Linda & James have a well earned break and don,t worry about all of us left shivering and ...lol

Cheers Mark


----------



## nukeadmin (Oct 10, 2003)

enjoy the break Linda, where are you going ?


----------



## LC1962 (Oct 6, 2005)

Thanks Mark....how's the new van going??

Dave....here's a clue :flag94: :rainbowafro: :lol:


----------



## Motorhomersimpson (May 9, 2005)

Hi Linda,

You go have you’re break, leave us all behind to moan about the weather. :wink: 

Hope you all enjoy yourselves in the sun, have a relaxing holiday (with kids..fat chance :lol: ) .

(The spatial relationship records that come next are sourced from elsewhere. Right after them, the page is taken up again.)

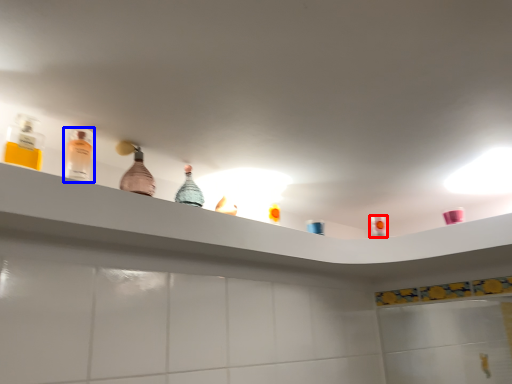
Question: Which of the following is the farthest to the observer, mouthwash (highlighted by a red box) or bottle (highlighted by a blue box)?

Choices:
 (A) mouthwash
 (B) bottle

Answer: (A)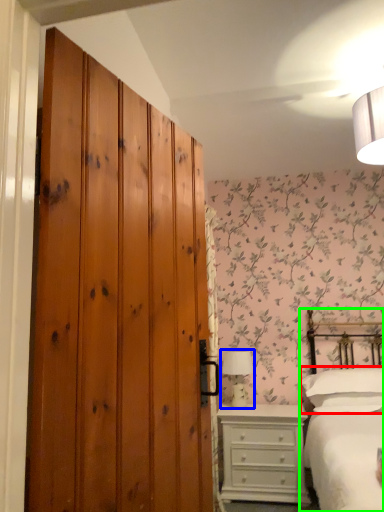
Question: Based on their relative distances, which object is nearer to pillow (highlighted by a red box)? Choose from table lamp (highlighted by a blue box) and bed (highlighted by a green box).

Choices:
 (A) table lamp
 (B) bed

Answer: (B)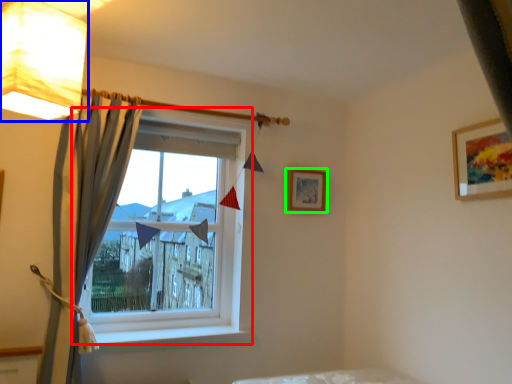
Question: Which is nearer to the window (highlighted by a red box)? lamp (highlighted by a blue box) or picture frame (highlighted by a green box).

Choices:
 (A) lamp
 (B) picture frame

Answer: (B)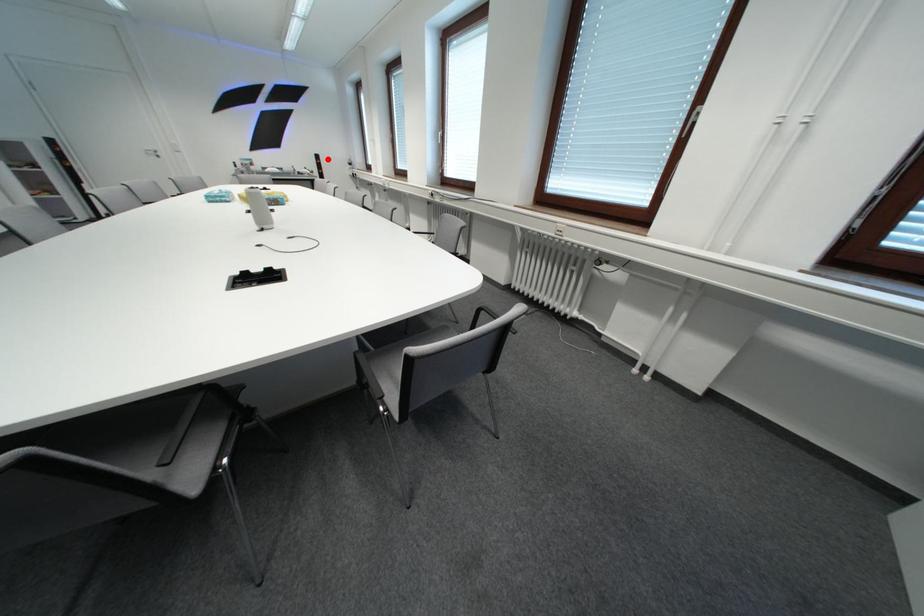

All the best, Merry Christmas and Happy New Year to you all.

MHS…Rob


----------



## LC1962 (Oct 6, 2005)

Thanks Rob  ..........not offering to babysit then :roll: :lol:


----------



## Motorhomersimpson (May 9, 2005)

Hmmm...let me think .........Nope :lol:

MHS...Rob


----------



## 98452 (Apr 2, 2006)

your not going to Florida to buy parts R U?

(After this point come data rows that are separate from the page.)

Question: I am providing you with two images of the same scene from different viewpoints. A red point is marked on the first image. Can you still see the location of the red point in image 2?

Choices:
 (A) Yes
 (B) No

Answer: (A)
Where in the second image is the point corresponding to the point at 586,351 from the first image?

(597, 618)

Business and pleasure :lol: :lol: :lol:


----------



## LC1962 (Oct 6, 2005)

Not this time John.......been doin' too much of that lately, never get a break on those type of trips.

2 weeks, sun, sea sand and doing nothing :wink: Although saying that, I looked at the 6 day forecast today and its 85 degrees and raining :roll:


----------



## 98452 (Apr 2, 2006)

Your so lucky :lol: 

Have fun :wink: :wink:


----------



## Snelly (Aug 20, 2005)

OMG Linda, what if I lose my antenna warning sign... without you to get a new one from I could knock my satellite dish off... !! :lol: :lol:

Have a good break!


----------



## LC1962 (Oct 6, 2005)

Thanks Shane :lol: :lol: 
Don't watch the telly till I get back....failing that, nick Geo's :wink: 

Love to Sal & the kids...have a great Christmas :wink:


----------



## Snelly (Aug 20, 2005)

Im not off anywhere near Geo... he's getting an RV and I don't want my wife corrupting anymore than she already is with RV talk! :lol: 

Love to you and yours too Linda x


----------



## 97993 (Mar 5, 2006)

No chance of a stick of rock then Linda, A Coconut will do !!!  
Have a good un
Geo/Pam


----------